CHAMBERY, France (Reuters) - Fabio Aru said he did not see Chris Froome had a mechanical problem when he attacked in the last climb of a punishing ninth stage of the Tour de France on Sunday, even if TV footage suggested otherwise.
The Italian champion, who had unsettled defending champion Froome when he won the fifth stage at the top of La Planche des Belles Filles, powered past Froome just as the Briton raised his right arm to require assistance.
He was followed by most of Froome’s rivals, but none of them took turns in front of the group that had taken shape, with Richie Porte, who later abandoned when he crashed in the descent, appearing to talk him down.
There is no rule against attacking a rider who is suffering a mechanical problem but it can be considered unsporting.
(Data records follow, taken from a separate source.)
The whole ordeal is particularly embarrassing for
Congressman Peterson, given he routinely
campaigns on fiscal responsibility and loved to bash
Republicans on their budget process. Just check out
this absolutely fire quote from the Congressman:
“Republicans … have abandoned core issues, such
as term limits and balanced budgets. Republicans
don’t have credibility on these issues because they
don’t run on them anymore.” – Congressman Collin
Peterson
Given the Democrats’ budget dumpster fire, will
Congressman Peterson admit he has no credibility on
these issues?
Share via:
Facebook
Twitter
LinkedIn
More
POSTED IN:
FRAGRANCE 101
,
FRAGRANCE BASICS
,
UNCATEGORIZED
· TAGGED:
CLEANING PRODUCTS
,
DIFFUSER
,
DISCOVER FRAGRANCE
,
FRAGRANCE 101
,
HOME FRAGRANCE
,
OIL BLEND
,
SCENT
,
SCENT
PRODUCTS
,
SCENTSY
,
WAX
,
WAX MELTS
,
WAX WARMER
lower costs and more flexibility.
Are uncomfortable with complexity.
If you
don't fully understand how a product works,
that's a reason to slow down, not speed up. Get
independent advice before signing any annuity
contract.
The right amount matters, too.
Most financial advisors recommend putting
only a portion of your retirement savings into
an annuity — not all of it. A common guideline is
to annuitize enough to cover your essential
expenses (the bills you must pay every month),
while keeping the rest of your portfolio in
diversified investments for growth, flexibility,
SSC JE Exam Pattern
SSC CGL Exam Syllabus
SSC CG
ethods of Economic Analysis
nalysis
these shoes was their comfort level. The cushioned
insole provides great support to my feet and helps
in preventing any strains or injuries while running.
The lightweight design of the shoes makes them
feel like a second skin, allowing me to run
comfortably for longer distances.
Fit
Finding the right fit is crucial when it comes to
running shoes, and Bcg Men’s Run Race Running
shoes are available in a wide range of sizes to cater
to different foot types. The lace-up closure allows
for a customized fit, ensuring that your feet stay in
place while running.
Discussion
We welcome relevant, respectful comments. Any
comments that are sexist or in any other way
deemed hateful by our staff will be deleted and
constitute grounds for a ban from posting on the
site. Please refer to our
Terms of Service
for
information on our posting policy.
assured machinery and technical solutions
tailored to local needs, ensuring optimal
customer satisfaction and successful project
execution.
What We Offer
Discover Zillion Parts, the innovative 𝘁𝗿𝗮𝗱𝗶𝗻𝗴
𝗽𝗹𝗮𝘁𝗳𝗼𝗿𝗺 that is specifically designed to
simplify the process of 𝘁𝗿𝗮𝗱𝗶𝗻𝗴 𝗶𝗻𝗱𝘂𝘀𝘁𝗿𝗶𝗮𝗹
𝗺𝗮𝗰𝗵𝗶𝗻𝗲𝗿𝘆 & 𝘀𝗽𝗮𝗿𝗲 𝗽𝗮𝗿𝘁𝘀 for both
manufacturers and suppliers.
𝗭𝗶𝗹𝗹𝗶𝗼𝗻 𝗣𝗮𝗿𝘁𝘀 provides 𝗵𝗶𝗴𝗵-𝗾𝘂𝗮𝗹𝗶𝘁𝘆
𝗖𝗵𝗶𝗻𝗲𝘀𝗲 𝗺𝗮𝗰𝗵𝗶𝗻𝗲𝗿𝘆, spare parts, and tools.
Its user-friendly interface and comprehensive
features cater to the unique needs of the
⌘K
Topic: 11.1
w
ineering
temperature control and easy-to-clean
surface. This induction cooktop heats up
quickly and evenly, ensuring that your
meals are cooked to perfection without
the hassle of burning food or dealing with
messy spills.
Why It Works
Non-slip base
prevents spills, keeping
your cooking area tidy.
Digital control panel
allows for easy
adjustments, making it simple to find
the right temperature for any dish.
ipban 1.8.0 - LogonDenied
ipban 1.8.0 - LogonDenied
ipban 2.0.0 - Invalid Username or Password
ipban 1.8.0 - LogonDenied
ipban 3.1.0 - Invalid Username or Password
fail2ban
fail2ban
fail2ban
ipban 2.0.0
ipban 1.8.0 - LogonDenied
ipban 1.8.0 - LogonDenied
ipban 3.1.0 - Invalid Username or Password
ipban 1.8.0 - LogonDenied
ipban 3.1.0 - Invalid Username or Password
“I didn’t see it because I was attacking from pretty far behind,” Aru, who is second overall 18 seconds behind yellow jersey holder Chris Froome, told reporters.
“Then I heard on the radio that Froome had stopped. I didn’t see it at the time that he had a mechanical problem. I wanted to attack right in that moment — 6km from the summit.”
Froome managed to come back to the group with the help of his team mates, and appeared to elbow Aru, but the Italian played the incident down.
“I was about to fall there. You can even ask him. I was about fall because I touched a fan. He apologized right away. It certainly wasn’t voluntary,” said Aru.
Froome was also diplomatic, saying he did not see Aru was attacking.
In 2010, Alberto Contador came under fire after he attacked Andy Schleck in the climb up to the Port de Bales as his rival’s chain came off.
The Spaniard later apologized.
Aru’s team mate, Jakob Fuglsang, stood by his leader’s decision to attack.
“You cannot always wait when a rider has a mechanical problem. I don’t know what happened in the case of Froome but otherwise you have bad legs, you (claim to) have a mechanical and you get two minutes to breathe in the climbs,” the Dane told reporters.
“We had a tactic to attack early in the climb and we felt good and we also have to do our race.”
Froome finished the stage third and Aru fifth.